On Sat, 1 May 2021, Zebediah Figura (she/her) wrote: [...]
Looks like a more sophisticated version of https://www.winehq.org/~jwhite/2deb8c2825af.html, which is definitely a nice resource when I'm trying to put effort into fixing test failures.
Right. I should probably have mentioned this bug which says Jer's page was part of the inspiration. But that page did not do what I need so I tweaked it.
https://bugs.winehq.org/show_bug.cgi?id=48164
Oh. And now the official pages are online and getting more feature complete.
https://test.winehq.org/data/patterns-tb-win.html https://test.winehq.org/data/patterns-tb-wine.html
I guess the tests are color-coded by number of failures, modulo some constant?
Right. Each failure type (timeout, crash, etc) has its own color. And then I use a gradient to attribute a color to each 'vanilla' failure count.
Note that what counts for allocating the colors is not the actual failure counts, but the number of different failure counts. That is a test with 4, 5 or 6 failures will get the same colors as one with 1, 2 or 100 failures because in both cases there are only 3 different values.
I'll add a description of the patterns on the pages at some point.
I like the idea. I will note though that some of those colours seem hard to tell apart, e.g. the shades of green in wine d3d9:device.
Yes. When a test unit has 30 different failure counts it's hard to find enough easy to distinguish colors. It's probably possible to do better by tweaking the colors the gradient goes through.
https://source.winehq.org/git/tools.git/blob/HEAD:/winetest/build-patterns#l...

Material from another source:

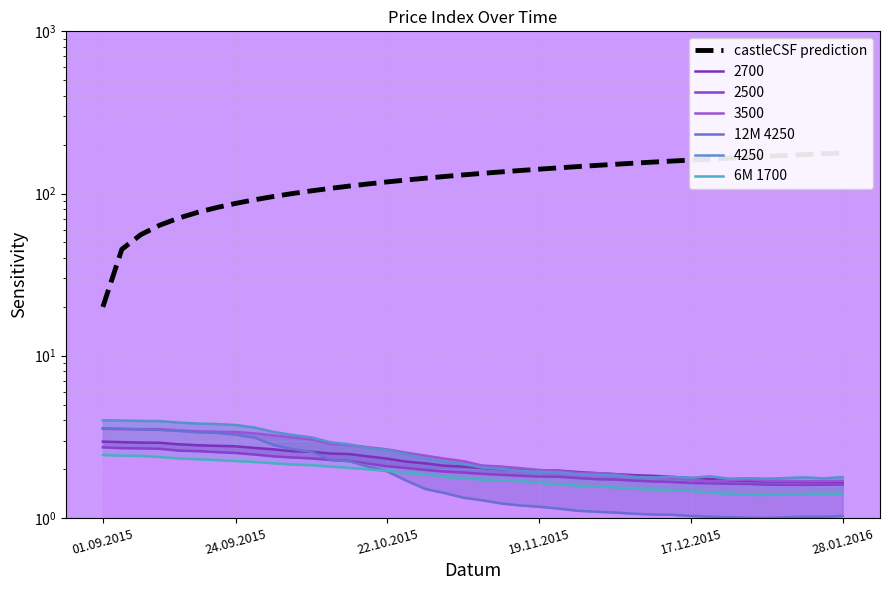

Where is the first local maximum for 12M 4250?

37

The cyan-green-yellow part of the gradient produces colors that are not very easy to distinguish. The colors in the yellow-red part seem easier to identify but that gradient is given the same weight as the other two. I've experimented a bit with a darker cyan but going too dark does not look very nice.
Also I guess they aren't consistent across tests for some reason?
The goal is to maximize the contrast in the colors used by each pattern. But if I used a single 'color map' for all test units, I would need to allocate a hundred different colors. Then many test units with just a few failures would end up only using very similar colors.
Allocating one color map per test unit limits this issue to just a few patterns. And the best fix would be to reduce the number of failures in these tests ;-)